PolicyShiftGuard-7B achieves the highest overall average across all four safety benchmarks, and PolicyShiftGuard-3B is the second-best overall model. Among baseline systems, SafeGuard-VL-RL-7B leads on UnSafeBench and Adaptive, while GuardReasoner-VL-3B shows strong policy-shift generalization, and the base Qwen2.5-VL-7B struggles heavily on held-out policy shifts. PolicyShiftGuard-7B attains the top overall score, while PolicyShiftGuard-3B ranks second, outperforming all evaluated baselines. The base Qwen2.5-VL-7B fails on policy-shift tasks (12.1 F1 on Shift), but specialized guard models like GuardReasoner-VL-3B and SafeGuard-VL-RL-7B raise Shift scores above 54.

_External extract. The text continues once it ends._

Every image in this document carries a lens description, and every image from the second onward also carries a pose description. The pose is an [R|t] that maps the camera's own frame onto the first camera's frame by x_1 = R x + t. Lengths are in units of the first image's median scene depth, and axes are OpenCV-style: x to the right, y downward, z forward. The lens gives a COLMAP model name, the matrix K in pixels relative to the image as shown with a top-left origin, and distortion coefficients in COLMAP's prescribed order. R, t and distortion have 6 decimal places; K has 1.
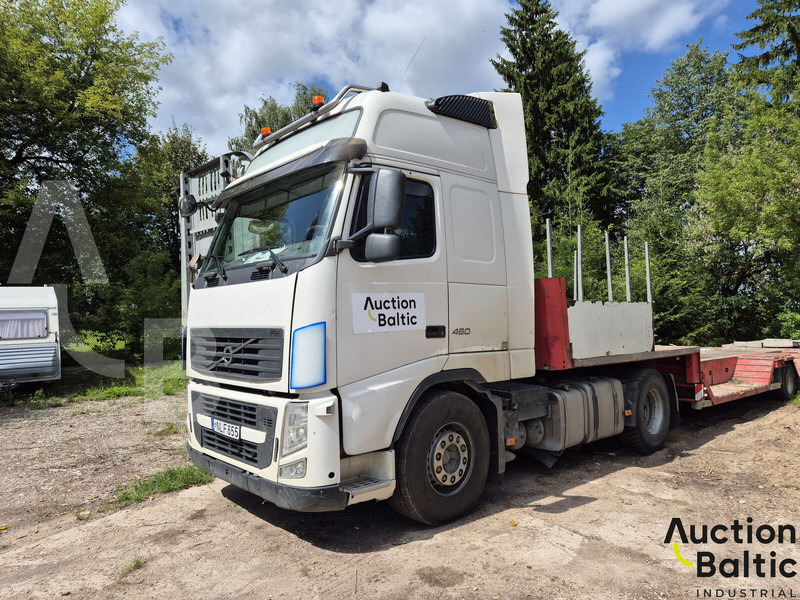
lens RADIAL K [[574.5, 0, 396.0], [0, 574.5, 298.2], [0, 0, 1]] dist [0.064929, 0.001119]
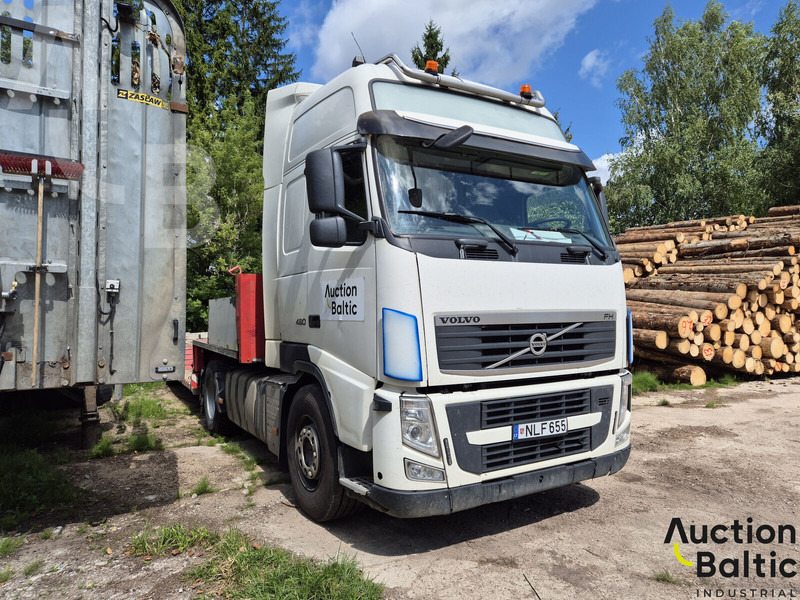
lens RADIAL K [[574.5, 0, 396.7], [0, 574.5, 298.5], [0, 0, 1]] dist [0.064929, 0.001119]
pose [[0.125488, 0.035277, 0.991468, -1.259376], [-0.029720, 0.999053, -0.031785, 0.069362], [-0.991650, -0.025478, 0.126418, 1.183222]]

Policy randomization during supervised fine-tuning (RP-SFT) consistently improves the average F1 score over standard SFT, with the benefit being substantially larger for the 7B model than for the 3B model. However, randomization alone does not guarantee better policy-adaptive behavior; for the 7B model, the shift PSS metric declines sharply, indicating that breaking reliance on fixed policy order is not enough to ensure robust adaptation to held-out policies. RP-SFT raises the overall average F1 by 1.2 points for the 3B model and by 7.2 points for the 7B model. For the 7B model, randomization causes a 9.7-point drop in shift PSS, revealing weaker adaptation to unseen policies.

Removing the pair loss causes average F1 to fall well below stage-1 baselines, while adding it substantially raises both average F1 and average policy-specific sensitivity (PSS) for both model sizes. The gains are larger for the 7B model, confirming that explicitly learning to separate matched pass/block decisions across policies is critical for effective policy-adaptive guardrailing. Without pair loss, stage-2 average F1 drops to 56.1 (3B) and 59.2 (7B); adding the loss improves average F1 by 10.6 points for 3B and 17.7 points for 7B. Average PSS improves from 45.2 to 70.4 for the 7B model when pair loss is used, showing that boundary-pair training dramatically improves sensitivity to policy shifts in larger models.

The introduced benchmark reveals that policy-adaptive visual guardrailing is a distinct capability from recognizing unsafe content, as general multimodal models achieve nontrivial safety scores yet near-zero sensitivity to policy changes, a gap that does not close with larger scale. PolicyShiftGuard substantially bridges this gap through policy-conditioned training, with its 7B variant achieving the strongest policy-adaptive performance across multiple safety benchmarks while also reducing inference latency. Ablations confirm that pairing images with contrasting policy decisions during fine-tuning is critical for learning to correctly flip outputs, while policy randomization alone can even harm adaptation to new policies.